Excitant, exotique, avec un petit goût d’aventure ! Madagascar est une destination de rêve dont j’ai beaucoup entendu parler sur ma chaîne télé préféré, Discovery: la nature unique, les lémuriens et les caméléons. Notre tâche principale sera de collecter des informations sur le terrain et ensuite de faire une analyse contextuelle qui nous permettra d’identifier les différents facteurs contribuant à la sous-nutrition des enfants dans le pays.
Le choix est fait. Nos collègues, qui ont visité le pays quelques mois auparavant, ont identifié une petite zone du Grand Sud, enclavée entre le Grand Plateau Mahafaly et la rivière Onilahy, à l’intérieur de la Région Atsimo Andrefana.
Ca y est, c’est parti ! L’équipe est constituée d’une collègue spécialiste en sécurité alimentaire, une psychologue et moi, la nutritionniste du groupe. Après nous être présentées aux autorités locales, administratives et techniques, nous nous sommes rendues sur le terrain : un voyage de 3 heures et demi sur une piste noire qui part de Tuléar, ville touristique sur la côte.
C’est la Somalie et pas le Madagascar de Discovery! Les paysages sont arides, beaucoup de sable, très peu de verdure. Sur la route, le peu de zones vertes est en train de brûler, même les nids des oiseaux partent en feu. « Ce sont les défriches, ou l’agriculture sur brûlis, une agriculture extensive impactant gravement la nature», me dit ma collègue Food sec.
Autre chose qui nous étonne : des bâtiments énormes, bizarres, avec dessus des stèles sculptées en bois : « des tombeaux » nous dit notre guide. « Les gens économisent toute leur vie pour pouvoir se payer un enterrement pharaonique et abattre un maximum des zébus ! Les gens ne mangeraient jamais les zébus en dehors d’un enterrement, et même s’ils ont faim ! », continue notre guide.
Le manioc, unique ressource pour toute la famille
A notre arrivée, nous avons visité de nombreux villages, rencontrer les communautés locales, les hommes, les femmes, leurs enfants, visiter les centres de santé, discuter avec leur personnel. Partout, nous étions accueillis avec enthousiasme et bonne volonté.
Avant de se rendre dans les villages, nous devions toujours passer la veille, rendre visite aux chefs : une tradition locale leur permet de prévenir toute la communauté de l’arrivée de « vazaha » (dénomination locale des étrangers) et surtout… pour que les enfants n’aient pas peur.
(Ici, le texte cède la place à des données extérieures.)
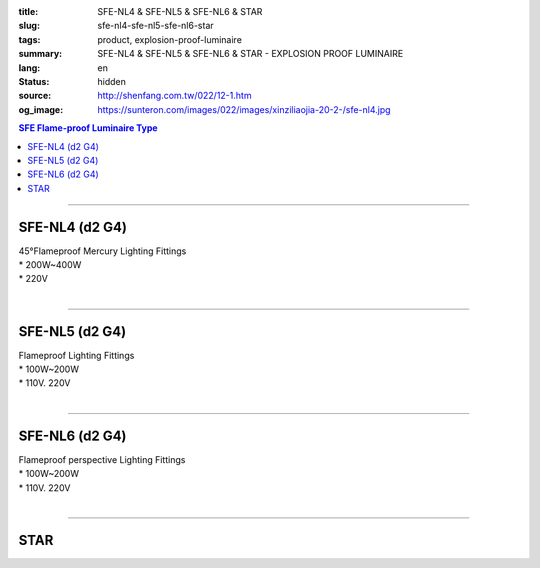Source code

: :title: SFE-NL4 & SFE-NL5 & SFE-NL6 & STAR
:slug: sfe-nl4-sfe-nl5-sfe-nl6-star
:tags: product, explosion-proof-luminaire
:summary: SFE-NL4 & SFE-NL5 & SFE-NL6 & STAR - EXPLOSION PROOF LUMINAIRE
:lang: en
:status: hidden
:source: http://shenfang.com.tw/022/12-1.htm
:og_image: https://sunteron.com/images/022/images/xinziliaojia-20-2-/sfe-nl4.jpg

.. contents:: SFE Flame-proof  Luminaire Type

----

SFE-NL4 (d2 G4)
+++++++++++++++

| 45°Flameproof Mercury Lighting Fittings
| * 200W~400W
| * 220V
|

.. image:: {filename}/images/022/images/xinziliaojia/sfe-nl4.jpg
   :name: http://shenfang.com.tw/022/images/新資料夾/SFE-NL4.JPG
   :alt: product
   :class: img-fluid

.. image:: {filename}/images/022/images/xinziliaojia/sfe-nl4-1.jpg
   :name: http://shenfang.com.tw/022/images/新資料夾/SFE-NL4-1.JPG
   :alt: product
   :class: img-fluid

----

SFE-NL5 (d2 G4)
+++++++++++++++

| Flameproof Lighting Fittings
| * 100W~200W
| * 110V. 220V
|

.. image:: {filename}/images/022/images/xinziliaojia/sfe-nl5.jpg
   :name: http://shenfang.com.tw/022/images/新資料夾/SFE-NL5.JPG
   :alt: product
   :class: img-fluid

.. image:: {filename}/images/022/images/xinziliaojia/sfe-nl5-1.jpg
   :name: http://shenfang.com.tw/022/images/新資料夾/SFE-NL5-1.JPG
   :alt: product
   :class: img-fluid

----

SFE-NL6 (d2 G4)
+++++++++++++++

| Flameproof perspective Lighting Fittings
| * 100W~200W
| * 110V. 220V
|

.. image:: {filename}/images/022/images/xinziliaojia/sfe-nl6.jpg
   :name: http://shenfang.com.tw/022/images/新資料夾/SFE-NL6.JPG
   :alt: product
   :class: img-fluid

.. image:: {filename}/images/022/images/xinziliaojia/sfe-nl6-1.jpg
   :name: http://shenfang.com.tw/022/images/新資料夾/SFE-NL6-1.JPG
   :alt: product
   :class: img-fluid

----

STAR
++++

.. image:: {filename}/images/022/shoudiantong-3.jpg
   :name: http://shenfang.com.tw/022/手電筒-3.JPG
   :alt: product
   :class: img-fluid

.. raw:: html

  <table border="1" cellspacing="0" style="border-collapse: collapse" bordercolor="#111111" width="100%" cellpadding="0" id="AutoNumber27" height="108">
      <tbody><tr>
        <td width="12%" align="center" bgcolor="#FFCCCC" height="38">
        <font size="2">TYPE</font></td>
        <td width="13%" align="center" bgcolor="#FFCCCC" height="38">
        <font size="2">Item No</font></td>
        <td width="24%" align="center" bgcolor="#FFCCCC" height="38">
        <font size="2">REMARKS</font></td>
        <td width="17%" align="center" bgcolor="#FFCCCC" height="38">
        <font size="2">BATTERY</font></td>
        <td width="17%" align="center" bgcolor="#FFCCCC" height="37">
        <font size="2">BOX</font></td>
        <td width="17%" align="center" bgcolor="#FFCCCC" height="37">
        <font size="2">CASING</font></td>
      </tr>
      <tr>
        <td width="12%" align="center" height="23"><font size="2">STAR</font></td>
        <td width="13%" align="center" height="23"><font size="2">2206</font></td>
        <td width="24%" align="center" height="23"><font size="2">FLAMEPROOF</font></td>
        <td width="17%" align="center" height="23"><font size="2">D</font><font size="2" face="Arial">х4</font></td>
        <td width="17%" align="center" height="23"><font size="2">6</font></td>
        <td width="17%" align="center" height="23"><font size="2">48</font></td>
      </tr>
      <tr>
        <td width="12%" align="center" bgcolor="#FFCCCC" height="23">
        <font size="2">STAR</font></td>
        <td width="13%" align="center" bgcolor="#FFCCCC" height="23">
        <font size="2">2117</font></td>
        <td width="24%" align="center" bgcolor="#FFCCCC" height="23">
        <font size="2">FLAMEPROOF</font></td>
        <td width="17%" align="center" bgcolor="#FFCCCC" height="23">
        <font size="2">D</font><font size="2" face="Arial">х2</font></td>
        <td width="17%" align="center" bgcolor="#FFCCCC" height="23">
        <font size="2">12</font></td>
        <td width="17%" align="center" bgcolor="#FFCCCC" height="23">
        <font size="2">96</font></td>
      </tr>
      <tr>
        <td width="12%" align="center" height="23"><font size="2">STAR</font></td>
        <td width="13%" align="center" height="23"><font size="2">2124</font></td>
        <td width="24%" align="center" height="23"><font size="2">FLAMEPROOF</font></td>
        <td width="17%" align="center" height="23"><font size="2">D</font><font size="2" face="Arial">х3</font></td>
        <td width="17%" align="center" height="23"><font size="2">12</font></td>
        <td width="17%" align="center" height="23"><font size="2">96</font></td>
      </tr>
    </tbody></table>

.. image:: {filename}/images/022/images/xinziliaojia/shoudiantong-3.jpg
   :name: http://shenfang.com.tw/022/images/新資料夾/手電筒-3.JPG
   :alt: product
   :class: img-fluid

.. image:: {filename}/images/022/images/xinziliaojia/shoudiantong-4.jpg
   :name: http://shenfang.com.tw/022/images/新資料夾/手電筒-4.JPG
   :alt: product
   :class: img-fluid

.. image:: {filename}/images/022/images/xinziliaojia/shoudiantong-5.jpg
   :name: http://shenfang.com.tw/022/images/新資料夾/手電筒-5.JPG
   :alt: product
   :class: img-fluid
A première vue, les enfants ont l’air bien, ils grignotent quelque chose… mais quoi ? Sauterelles, figues de barbarie, un petit fruit de tamarin séché. Dans les maisons, que mangent les familles le matin ? Manioc bouilli. A midi ? Manioc. Le soir ? Encore du manioc. Que donne-t-on pour sevrer les bébés ? L’eau du manioc bouillie. Et c’est tout ?
Les mamans aimeraient donner mieux à leur bébé, mais les villageois ne peuvent pas produire plus que du manioc : Pas de pluies depuis un bon bout de temps, les sources d’eau sont presque sèches. A part quelques pompes à eau installées récemment par une ONG locale dans quelques villages chanceux, l’eau est puisée dans de petits puits creusés par les villageois. L’eau dans les barrages est presque à sec…
Conversations avec des femmes
Une femme qui allaite sa petite fille lui a construit un petit jouet avec un système de perfusion.
« Comme ça elle sourit et je suis heureuse. Mais je n’ai pas trop de lait… »
Et comment vous faites ?
« Je prends cette cuillère en bois, je la frotte contre un caillou avec un peu d’eau et après j’applique cette eau sur moi. Ça marche à chaque fois ! »
Dans les centres de santé, les services nutritionnels fonctionnent bien mais pas l’hôpital. Le système de santé s’érode progressivement: les financements des bailleurs de fonds ont diminué, suite à l’instabilité politique qu’a connue Madagascar ces dernières années. Un manque de financements qui met en danger tous les progrès qui ont été accomplis avant la crise politique.
Plus on cherche, plus on trouve ! Sècheresse, sauterelles, culture, traditions, problèmes structurels graves, enfants de petits poids à la naissance, malnutrition chronique. Un coin de terre oublié.
Après une semaine sur le terrain, une diarrhée, suivie d’une évacuation médicale, nous voilà en route vers Tana : il faut consolider, il faut analyser, et oui, définitivement, les besoins sont là ! La suite ? Action!